For five years, a University of California researcher has been replaying hundreds of hours of audio cassettes that, he says, yield deeper - and more complex - insights into the intellectual development of Osama bin Laden.
A collection of 1,500 audio cassettes was carted away from bin Laden's compound in Kandahar, Afghanistan, in 2001 and provides a glimpse into bin Laden's rise leading up to the September 11, 2001, terrorist attacks.
Certainly, few would dare humanise the man the United States calls its most wanted, who seven years after the country's deadliest terrorist attacks is still being sought dead or alive.
Seven years after the attacks, the most brazen ever carried out anywhere in the world, bin Laden still looms large on the American psyche, its politics and public life.
Nearly 3,000 people died in attacks when four hijacked US jetliners crashed into New York's World Trade Centre, the Pentagon and into a rural field in Pennsylvania.
In the years since, the Osama bin Laden who Americans have come to know and demonise has arrived in video dispatches - monologues excoriating the United States and filled with promises of further violence on American soil.
The audio tapes, some dating back to the 1960s, "show his evolution from a relatively unpolished Muslim reformer, orator and jihad recruiter to his current person," said Flagg Miller, an assistant professor of religious studies at UC Davis and the first academic researcher to study the tapes.

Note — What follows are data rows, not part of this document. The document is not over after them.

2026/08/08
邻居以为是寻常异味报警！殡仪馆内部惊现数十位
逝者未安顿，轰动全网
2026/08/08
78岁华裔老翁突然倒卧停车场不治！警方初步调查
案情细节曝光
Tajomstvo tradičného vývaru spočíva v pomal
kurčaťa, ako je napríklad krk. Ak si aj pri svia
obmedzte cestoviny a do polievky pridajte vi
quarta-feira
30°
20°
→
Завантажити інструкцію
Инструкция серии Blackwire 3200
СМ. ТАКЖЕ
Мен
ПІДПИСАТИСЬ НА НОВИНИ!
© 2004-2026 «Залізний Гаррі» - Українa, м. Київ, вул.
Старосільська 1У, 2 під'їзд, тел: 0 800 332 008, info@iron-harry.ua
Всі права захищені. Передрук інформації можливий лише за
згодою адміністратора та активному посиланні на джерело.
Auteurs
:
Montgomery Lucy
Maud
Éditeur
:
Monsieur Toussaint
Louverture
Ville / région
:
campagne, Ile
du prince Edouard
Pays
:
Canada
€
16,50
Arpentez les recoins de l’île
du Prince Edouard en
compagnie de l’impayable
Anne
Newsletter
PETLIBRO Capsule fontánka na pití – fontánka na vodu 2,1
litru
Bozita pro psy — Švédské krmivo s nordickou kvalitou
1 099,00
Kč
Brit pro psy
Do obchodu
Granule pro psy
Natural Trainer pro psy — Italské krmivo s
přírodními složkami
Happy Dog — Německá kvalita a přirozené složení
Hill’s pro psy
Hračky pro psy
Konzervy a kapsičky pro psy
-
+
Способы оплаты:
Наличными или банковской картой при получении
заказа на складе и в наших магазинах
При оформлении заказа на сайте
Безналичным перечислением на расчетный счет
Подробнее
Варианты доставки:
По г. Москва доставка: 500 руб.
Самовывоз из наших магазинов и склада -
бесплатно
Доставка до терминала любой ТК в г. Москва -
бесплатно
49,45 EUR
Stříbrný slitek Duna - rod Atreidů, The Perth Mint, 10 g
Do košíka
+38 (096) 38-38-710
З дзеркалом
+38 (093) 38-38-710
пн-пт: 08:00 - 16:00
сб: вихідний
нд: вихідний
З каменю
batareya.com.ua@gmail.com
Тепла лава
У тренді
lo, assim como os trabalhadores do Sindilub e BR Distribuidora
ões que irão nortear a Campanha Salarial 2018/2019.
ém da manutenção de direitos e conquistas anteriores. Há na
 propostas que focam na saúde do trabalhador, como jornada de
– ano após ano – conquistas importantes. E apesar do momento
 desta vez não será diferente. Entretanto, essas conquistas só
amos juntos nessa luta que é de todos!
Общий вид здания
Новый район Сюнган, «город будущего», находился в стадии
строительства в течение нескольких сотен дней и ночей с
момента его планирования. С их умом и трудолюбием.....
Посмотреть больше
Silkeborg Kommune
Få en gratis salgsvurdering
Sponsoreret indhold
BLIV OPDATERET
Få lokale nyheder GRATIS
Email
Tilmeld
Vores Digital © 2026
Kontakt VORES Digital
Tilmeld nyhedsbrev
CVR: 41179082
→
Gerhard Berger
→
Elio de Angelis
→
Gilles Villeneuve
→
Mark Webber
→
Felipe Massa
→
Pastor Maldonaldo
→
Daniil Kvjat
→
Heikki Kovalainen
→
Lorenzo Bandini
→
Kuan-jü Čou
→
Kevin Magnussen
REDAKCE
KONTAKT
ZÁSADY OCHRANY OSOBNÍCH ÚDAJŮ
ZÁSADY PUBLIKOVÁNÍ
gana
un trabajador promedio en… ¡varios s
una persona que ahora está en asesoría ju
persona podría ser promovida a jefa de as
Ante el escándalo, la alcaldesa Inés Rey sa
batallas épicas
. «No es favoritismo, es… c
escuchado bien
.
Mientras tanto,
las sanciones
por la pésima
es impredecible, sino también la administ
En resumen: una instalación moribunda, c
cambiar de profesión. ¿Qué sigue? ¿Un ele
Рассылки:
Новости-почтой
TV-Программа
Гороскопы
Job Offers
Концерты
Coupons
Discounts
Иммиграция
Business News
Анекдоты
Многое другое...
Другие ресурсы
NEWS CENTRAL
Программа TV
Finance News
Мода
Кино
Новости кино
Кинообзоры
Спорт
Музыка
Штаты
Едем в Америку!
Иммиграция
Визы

"It makes it difficult to separate yourself and realise that this is what led to such horrific things as the 9/11 attack," Miller said.
"You get a sense from these tapes of a man who's seeking. He's a seeker. He hasn't figured it all out. We only have the faintest outlines of the logic," Miller said.
Miller said that bin Laden took many years to hone his message and political platform. At times, he has referred to non-Muslims as "dogs," but has also urged followers to engage civilly with Western governments by launching letter-writing campaigns to protest against Israel's policies toward Palestinians, most of them Muslim.
But bin Laden has consistently labelled the United States as his top enemy, according to Miller. "I'm not interested in simplifying the mind of bin Laden. I'm interested in unpacking the collective debate about al-Qaeda."
Only 20 of the tapes contain recordings of bin Laden, but have been a trove of information to shed light on his rise as a key militant in the al-Qaeda movement, said Miller, who is fluent in Arabic and undertook the vast - and unfinished - task of translating many of the tapes.
In one recording, a specific place and date unknown, bin Laden recalls his days in the Afghan mountains as Soviet bombs made martyrs of the jihadi fighters.
He described in gory detail the carnage in those mountains. "By the honour that God granted him, the martyr does not feel pain," bin Laden says, according to Miller's translation.
The audio cassettes were first acquired by CNN as part of a haul of items taken from bin Laden's Kandahar home, after the Taliban fled the city on December 7, 2001. CNN offered the tapes to the FBI, but the agency declined to take possession, according to UC Davis officials. The tapes were then handed over to the Williams College Afghan Media Project, located in Williamstown, Massachusetts.
The audio cassettes, some in various stages of deterioration, are now at Yale University, where they are being cleaned, catalogued and digitised - a process that could take years to complete.
Some of the tapes were apparently given to bin Laden as gifts.
Miller was scheduled to lecture about the tapes in Berlin this week. A paper based on Miller's research will appear in the October issue of the journal Language & Communication.
In the end, the insights into bin Laden could add a deeper understanding of the complexities of global terrorism, Miller said.
"There's no doubt he played a part in a number of horrific terroristic attacks," Miller said. The recordings provide an added dimension to bin Laden's role in the wider al-Qaeda movement.
Among those who died during the September 11 attacks were the 19 hijackers who commandeered the four American commercial airplanes - ostensibly to become martyrs.
"We're always trying to teach ourselves better, to get beyond the demonisation, and it's a question of understanding, of using these cassettes and to seek and learn ourselves what we don't know."